Comment by Tom — 1/28/2008 @ 11:40 am
Why is anyone wasting their time responding to Iroquois? You know she is always absolutely right about everything. We should be thankful for her comments. Let’s all thank Jesus for Iroquois and the infinate wisdom he has obviously granted her.
Comment by AT — 1/28/2008 @ 6:13 pm
Woo… well, that was harsh, AT. Obviously I disagree with Iroquois, but I don’t think your sarcasm helps. I only think my sarcasm helps, see…
Comment by Jim — 1/28/2008 @ 8:08 pm
Not sarcasm, Jim. AT is paying homage to my innate reasonableness. I accept the homage.
AT is correct. I was sent by Jesus and The Goddess to keep your humdrum lives from becoming too monotonous.
Comment by Iroquois — 1/28/2008 @ 11:29 pm
Okay, I’ve had a chance to see it now and here is my reaction.
Obviously everything scripted and staged, they would be stupid not to, but he reads his lines very well and makes them sound fresh even though he has probably read some variation of them time and time again, so….good delivery.
The big thing here was “change”. Most politicians are using some variation of the change theme, but what we are supposed to change to was pretty vague. Clearly “change” is polling well, so they continue to use it.
Some obvious digs at the Clinton campaign here, referring to Michelle Obama as “the rock of my life” was overkill, wouldn’t it be nice if we could all get that, also protesting about the Reagan reference, I mean, he IS going after the Republican crossover vote as much as Hillary is.
The same things were mentioned over and over: health care, schools, jobs, wages, the mortgage market. But who is going to stand up and say we DON’T want good schools?
Then there was the age bit. Reference to young people voting brought huge cheers. A reference to “the past vs. the future”–code for what? And “seniors should retire with dignity”–well I’m old enough to have gotten on the AARP mailing list, and I’m in no hurry to “get out of the way.”

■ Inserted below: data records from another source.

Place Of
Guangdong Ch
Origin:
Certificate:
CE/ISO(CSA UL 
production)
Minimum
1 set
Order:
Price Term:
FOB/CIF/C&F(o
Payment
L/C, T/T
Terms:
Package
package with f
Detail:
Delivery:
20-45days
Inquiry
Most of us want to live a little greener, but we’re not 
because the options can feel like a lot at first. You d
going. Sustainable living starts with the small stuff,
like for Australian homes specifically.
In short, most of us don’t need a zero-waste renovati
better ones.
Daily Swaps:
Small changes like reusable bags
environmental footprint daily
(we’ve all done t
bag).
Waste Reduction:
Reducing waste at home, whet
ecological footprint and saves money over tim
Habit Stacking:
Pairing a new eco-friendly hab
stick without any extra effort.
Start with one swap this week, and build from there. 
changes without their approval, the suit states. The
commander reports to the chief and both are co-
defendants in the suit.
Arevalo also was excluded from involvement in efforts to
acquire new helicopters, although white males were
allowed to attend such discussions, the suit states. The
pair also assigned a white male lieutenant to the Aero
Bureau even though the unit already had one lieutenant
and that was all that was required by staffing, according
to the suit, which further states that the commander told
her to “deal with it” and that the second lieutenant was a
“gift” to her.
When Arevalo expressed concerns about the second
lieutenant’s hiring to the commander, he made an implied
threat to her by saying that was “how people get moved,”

Then there was the messiah bit. Obama is an educated guy–I don’t like it when he plays the messiah card. But he says the difference between him and other candidates is the “ability to rally around a higher purpose”. Here follow resounding phrases like “battle of hearts and minds” “not easy” “setbacks” “take time” “heal the nation” “seize the future”. Ah, change you can BELIEVE in. But change to what?
Another recurring theme was the “big money and influence in Washington”. Politicians who are against this usually don’t have those kind of donations–yet–but when they do come accept them and drop that rhetoric for subsequent elections. Michelle’s WalMart connections are conveniently forgotten, and once again no concrete plan is presented, just a play on people’s distrust of business as usual. but we are “not going to let them (lobbyists) stand in the way” ..of what, he doesn’t say.
Perhaps bad-mouthing business is a crowd-pleaser, but I would rather see a politician who knows how to work with business, not antagonize them. Something along the lines of Paul Tsongas, even if that makes me a fiscal conservative.
Oh, and of course Obama is a uniter not a divider, just like Bush said he was when he swept Washington.
I do believe I’d like to have a beer with this guy. If he can get the nails out of his hands.